O filme estreia nas salas mineiras nesta quinta-feira, dia 30 de março, e o convite vem com um pedido: não deixem pra depois. Procurem ver no primeiro final de semana, que é decisivo para dizer por quanto tempo permanece em cartaz. E o mercado cinematográfico não perdoa. A régua que mede a ocupação da sala é a mesma para as grandes produções e para as independentes... E vendo logo no início, teremos muito tempo para poder rever, na telona, as belas imagens do filme, todo rodado na Zona da Mata Mineira.
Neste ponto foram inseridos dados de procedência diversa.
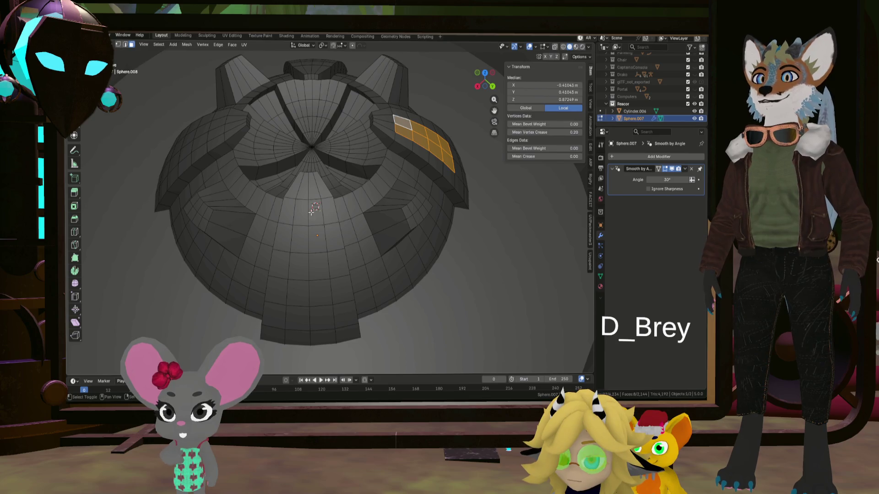
middle_click_drag(312, 211, 343, 167)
O diretor, Alan Minas, apesar do nome, é carioca. A produtora, Dani Vitorino, brasiliense, radicada no Rio. Mas a acolhida do Polo Audiovisual da Zona da Mata confirmou o olhar mineiro da produção. Atores mineiros, locações mineiras, mas vozes que falam para um mundo de sentimentos. Por isso ele chega primeiro em Minas. Só no dia 13 de abril que tem estreia nacional. Enquanto isso, vamos curtindo nosso privilégio.

Classificação indicativa: livre. Pode ir todo mundo: crianças, pré-adolescentes, adolescentes, adultos, velhinhos e velhinhas – poesia nunca teve idade.